What needs to be done:
Count how many lines of the items below contain the word "ceiling", and reply with only that number.

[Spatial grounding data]
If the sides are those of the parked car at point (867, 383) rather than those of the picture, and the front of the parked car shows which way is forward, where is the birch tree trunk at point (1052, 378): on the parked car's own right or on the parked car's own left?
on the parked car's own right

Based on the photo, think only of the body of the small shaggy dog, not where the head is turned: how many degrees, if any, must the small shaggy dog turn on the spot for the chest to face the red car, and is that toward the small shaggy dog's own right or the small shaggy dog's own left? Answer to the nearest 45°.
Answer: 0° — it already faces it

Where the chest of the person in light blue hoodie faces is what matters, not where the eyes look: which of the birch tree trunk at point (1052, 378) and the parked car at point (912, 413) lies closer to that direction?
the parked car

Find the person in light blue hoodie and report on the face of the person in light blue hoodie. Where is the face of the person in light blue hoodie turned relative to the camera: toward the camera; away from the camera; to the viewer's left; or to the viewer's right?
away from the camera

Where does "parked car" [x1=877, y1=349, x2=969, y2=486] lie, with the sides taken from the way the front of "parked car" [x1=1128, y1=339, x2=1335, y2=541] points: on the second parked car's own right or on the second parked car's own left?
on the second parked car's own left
---
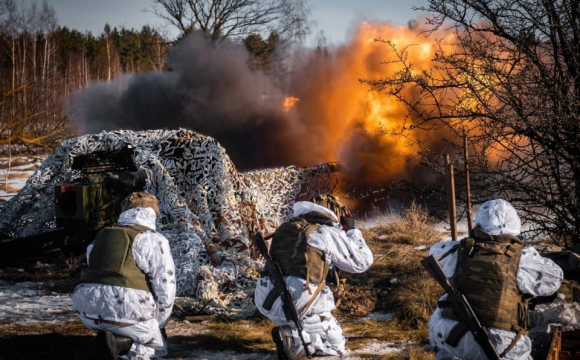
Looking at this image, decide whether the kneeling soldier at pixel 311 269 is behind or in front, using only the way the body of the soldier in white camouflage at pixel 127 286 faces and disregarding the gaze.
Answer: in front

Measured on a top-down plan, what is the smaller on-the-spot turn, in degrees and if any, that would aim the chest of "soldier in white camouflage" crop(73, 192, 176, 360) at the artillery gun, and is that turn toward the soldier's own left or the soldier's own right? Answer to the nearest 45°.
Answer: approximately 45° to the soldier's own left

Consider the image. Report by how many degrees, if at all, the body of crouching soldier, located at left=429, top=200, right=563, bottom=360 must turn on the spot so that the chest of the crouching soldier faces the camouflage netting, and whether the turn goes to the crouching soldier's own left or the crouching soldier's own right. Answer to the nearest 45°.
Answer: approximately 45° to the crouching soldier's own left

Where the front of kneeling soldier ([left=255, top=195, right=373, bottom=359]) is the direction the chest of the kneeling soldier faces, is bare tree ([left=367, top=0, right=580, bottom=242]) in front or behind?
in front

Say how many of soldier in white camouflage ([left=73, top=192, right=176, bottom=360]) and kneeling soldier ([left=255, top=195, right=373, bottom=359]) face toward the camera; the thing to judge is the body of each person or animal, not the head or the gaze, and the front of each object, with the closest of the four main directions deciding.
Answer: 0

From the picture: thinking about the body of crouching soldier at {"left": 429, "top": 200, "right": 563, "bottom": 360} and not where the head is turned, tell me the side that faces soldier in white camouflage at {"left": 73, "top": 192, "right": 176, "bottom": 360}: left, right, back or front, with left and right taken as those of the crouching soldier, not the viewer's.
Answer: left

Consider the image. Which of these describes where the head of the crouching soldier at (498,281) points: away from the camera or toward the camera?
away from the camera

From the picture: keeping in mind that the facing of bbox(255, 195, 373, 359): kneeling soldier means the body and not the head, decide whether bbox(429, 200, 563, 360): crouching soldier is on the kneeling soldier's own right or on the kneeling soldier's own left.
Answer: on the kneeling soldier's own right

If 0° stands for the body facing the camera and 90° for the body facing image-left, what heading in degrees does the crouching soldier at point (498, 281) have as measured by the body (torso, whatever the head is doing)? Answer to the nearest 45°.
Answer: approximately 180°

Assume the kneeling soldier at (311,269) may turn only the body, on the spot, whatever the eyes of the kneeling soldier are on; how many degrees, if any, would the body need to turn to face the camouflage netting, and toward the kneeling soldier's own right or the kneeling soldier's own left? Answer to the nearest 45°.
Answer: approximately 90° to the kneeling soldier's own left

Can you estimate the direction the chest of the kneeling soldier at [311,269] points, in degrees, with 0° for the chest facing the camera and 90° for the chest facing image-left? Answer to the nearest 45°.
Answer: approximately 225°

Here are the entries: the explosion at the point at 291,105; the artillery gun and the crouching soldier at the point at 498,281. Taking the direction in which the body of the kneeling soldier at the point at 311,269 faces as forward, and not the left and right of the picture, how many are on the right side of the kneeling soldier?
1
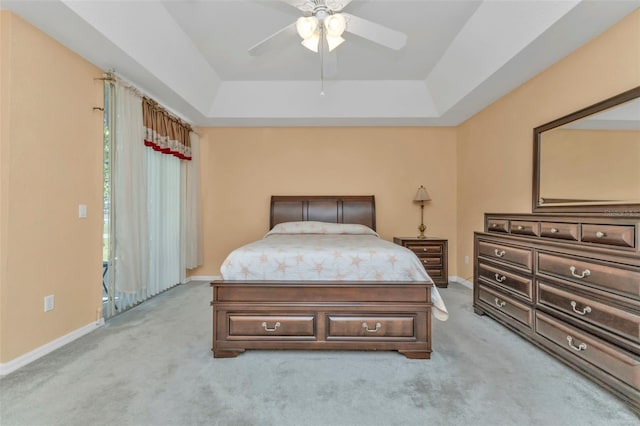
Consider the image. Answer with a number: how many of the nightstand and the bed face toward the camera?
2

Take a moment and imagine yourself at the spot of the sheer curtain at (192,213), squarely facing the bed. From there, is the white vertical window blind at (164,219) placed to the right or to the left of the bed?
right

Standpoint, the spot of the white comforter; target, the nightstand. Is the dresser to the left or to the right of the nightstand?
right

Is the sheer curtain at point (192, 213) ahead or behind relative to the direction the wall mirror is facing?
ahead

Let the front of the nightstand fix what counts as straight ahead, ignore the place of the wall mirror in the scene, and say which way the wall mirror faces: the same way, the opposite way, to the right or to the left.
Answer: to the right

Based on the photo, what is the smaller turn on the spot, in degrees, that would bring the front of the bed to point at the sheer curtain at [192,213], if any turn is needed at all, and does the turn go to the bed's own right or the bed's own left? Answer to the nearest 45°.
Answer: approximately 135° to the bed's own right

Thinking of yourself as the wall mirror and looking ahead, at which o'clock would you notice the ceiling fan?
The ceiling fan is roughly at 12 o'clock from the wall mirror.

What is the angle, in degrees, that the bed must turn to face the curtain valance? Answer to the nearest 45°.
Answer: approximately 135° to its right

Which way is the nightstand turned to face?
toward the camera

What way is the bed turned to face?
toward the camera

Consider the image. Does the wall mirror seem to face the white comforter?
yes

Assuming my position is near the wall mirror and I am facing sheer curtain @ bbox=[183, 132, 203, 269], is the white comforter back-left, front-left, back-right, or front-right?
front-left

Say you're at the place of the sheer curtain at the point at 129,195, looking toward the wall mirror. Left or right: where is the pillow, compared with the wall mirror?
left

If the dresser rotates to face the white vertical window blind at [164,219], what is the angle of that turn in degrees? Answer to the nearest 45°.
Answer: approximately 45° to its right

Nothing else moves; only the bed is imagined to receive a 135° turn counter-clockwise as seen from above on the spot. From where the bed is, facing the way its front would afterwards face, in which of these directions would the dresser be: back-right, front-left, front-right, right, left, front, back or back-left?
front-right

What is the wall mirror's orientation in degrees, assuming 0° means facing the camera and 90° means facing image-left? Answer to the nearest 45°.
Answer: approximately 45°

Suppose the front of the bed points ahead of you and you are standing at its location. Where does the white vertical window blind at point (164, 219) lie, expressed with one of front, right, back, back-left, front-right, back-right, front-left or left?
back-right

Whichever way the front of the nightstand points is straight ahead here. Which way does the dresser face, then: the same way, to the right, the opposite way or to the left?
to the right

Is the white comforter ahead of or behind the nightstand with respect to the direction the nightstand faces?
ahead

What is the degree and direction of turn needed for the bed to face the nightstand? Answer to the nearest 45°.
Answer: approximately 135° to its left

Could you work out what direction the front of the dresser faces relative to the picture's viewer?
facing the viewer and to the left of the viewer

Expected answer:
2